### What you need to do
Pick out each line in the records below that contains the word "series", and copy each one in full.
======== Records for processing ========
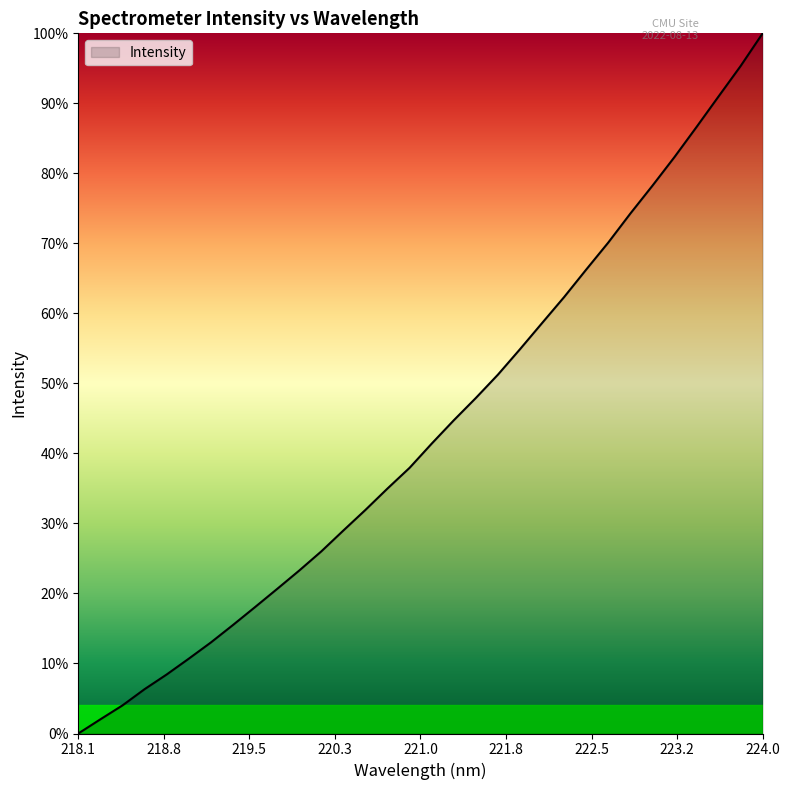

What is the label of the 28th point from the right?

218.8244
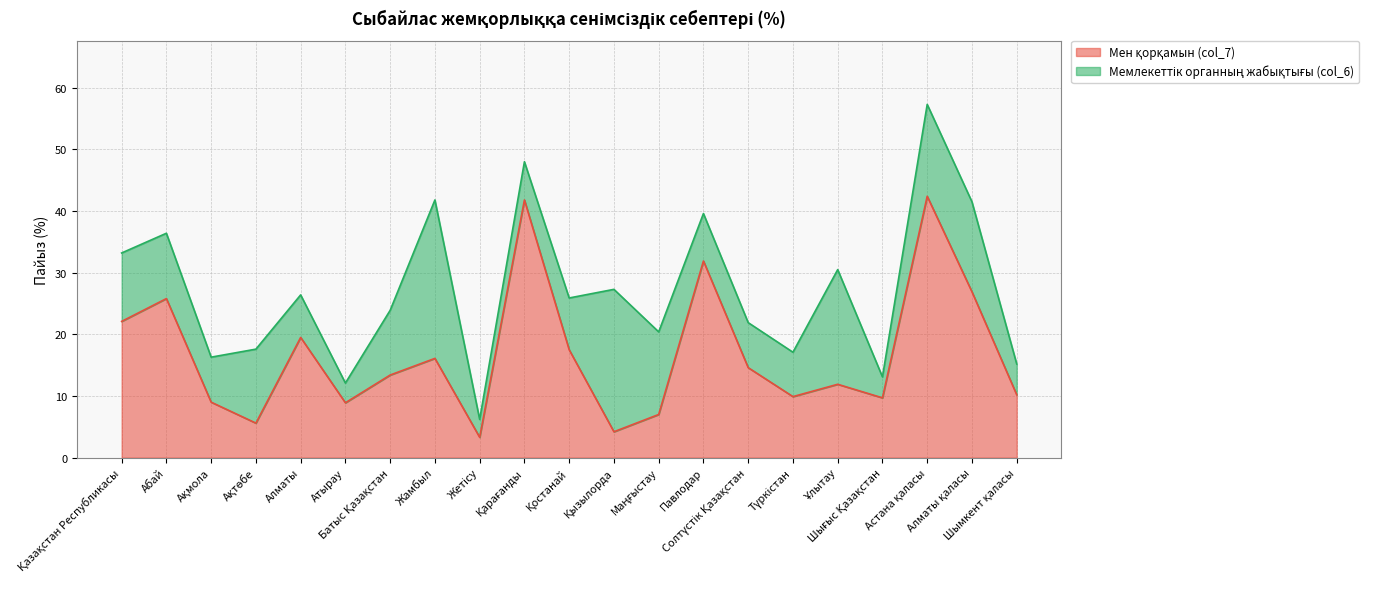

How many values are below 13?

10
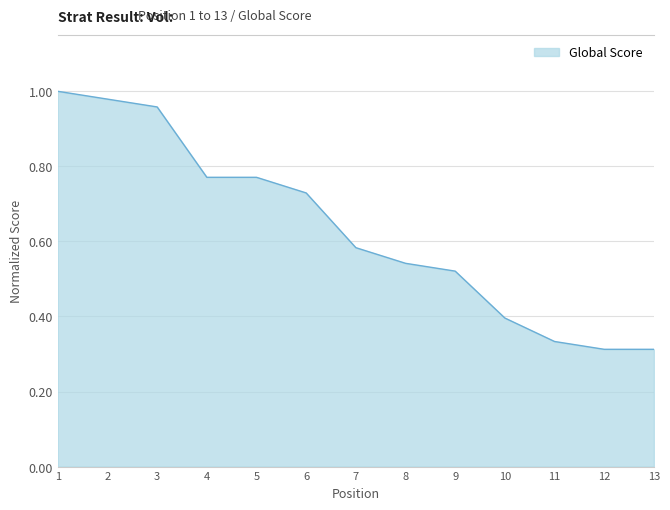

True or false: the data shows 0.2 at 7.

False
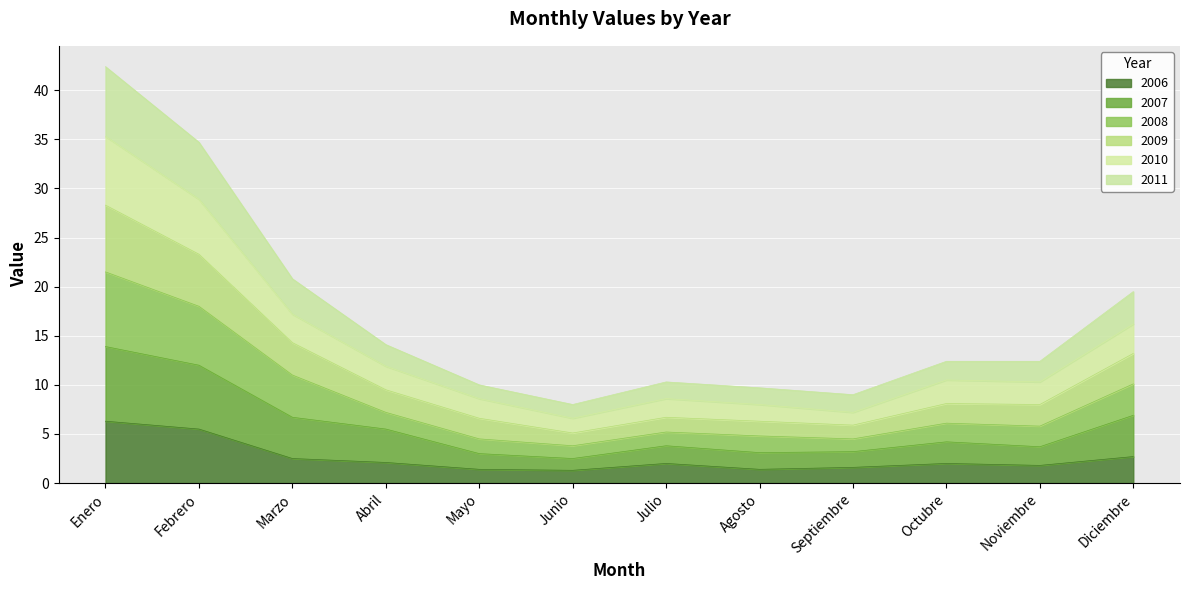

What is the highest value of the 2006 series?

6.3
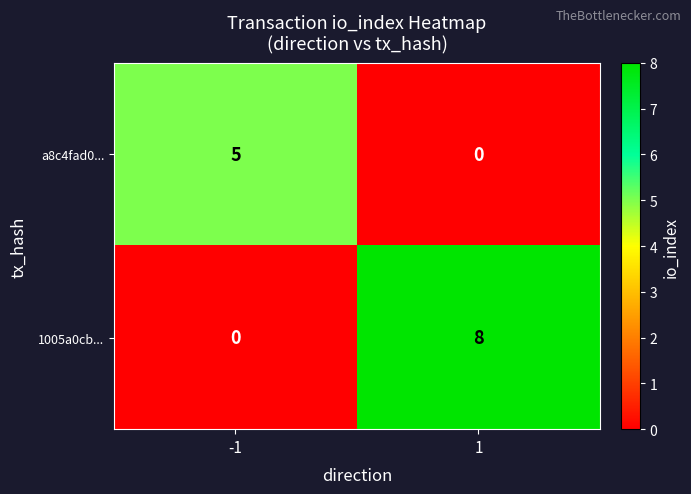

Which series has the largest range (max minus min)?

1005a0cb...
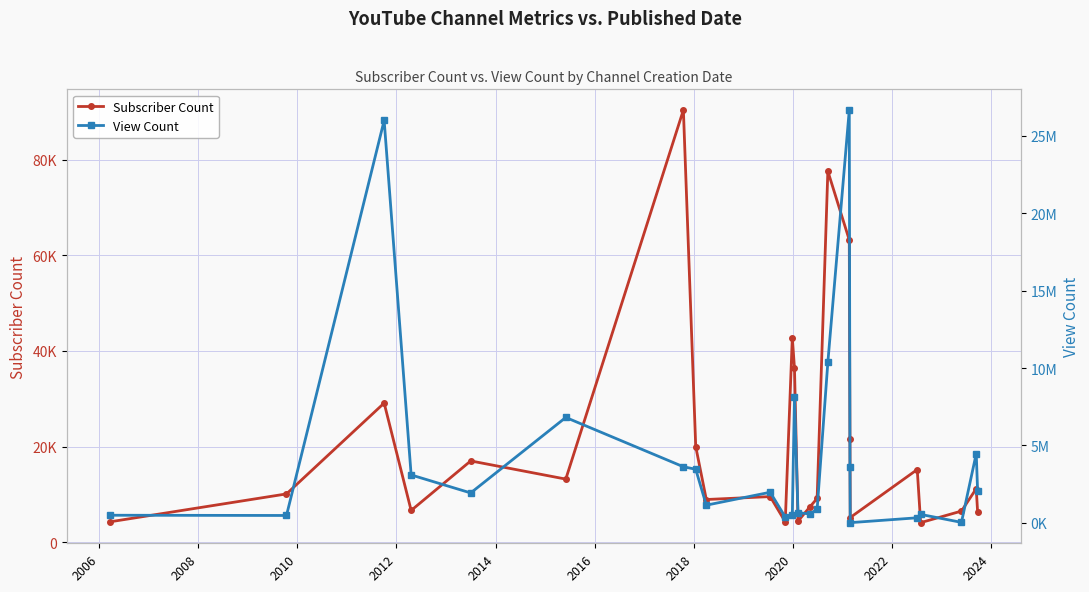

What are all the series names shown in the legend?

Subscriber Count, View Count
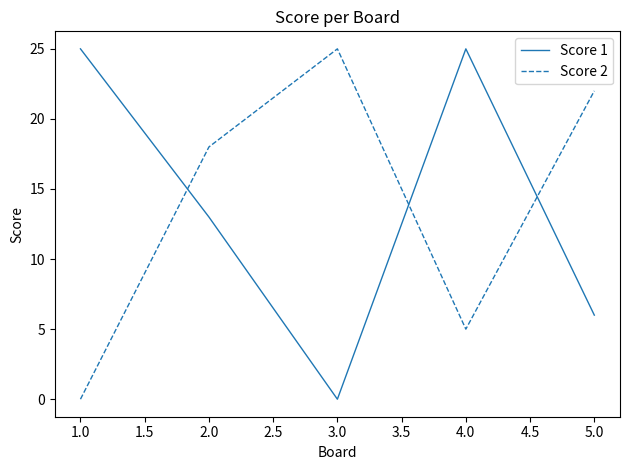

What are all the series names shown in the legend?

Score 1, Score 2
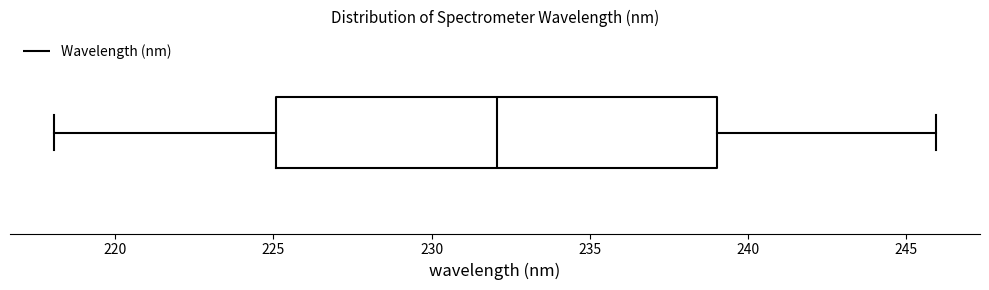

Read this box plot against the x-axis: the position of the median line, the range covered by the box, and the ends of both whiskers. The values are not printed on the chart, so give them approximately, as read against the axis.

median 232, box 225 to 239, whiskers 218 to 246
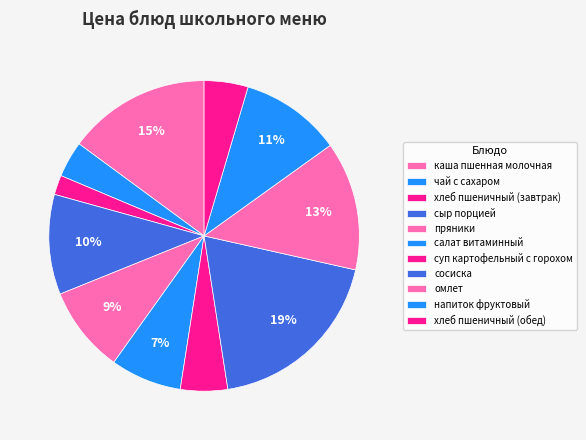

True or false: чай с сахаром accounts for 1% of the total.

False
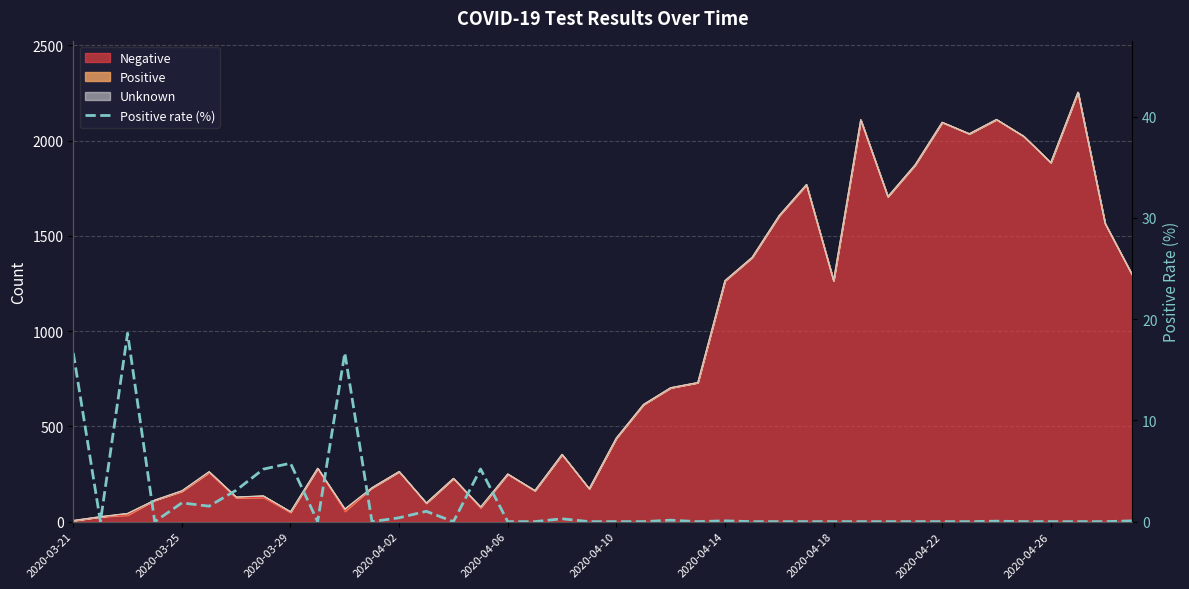

Which has a higher value, 27 or 2020-03-29?

2020-03-29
========
### Your response
What is the highest value of the 2006 series?
Which series has the largest range (max minus min)?
What are all the series names shown in the legend?
What are all the series names shown in the legend?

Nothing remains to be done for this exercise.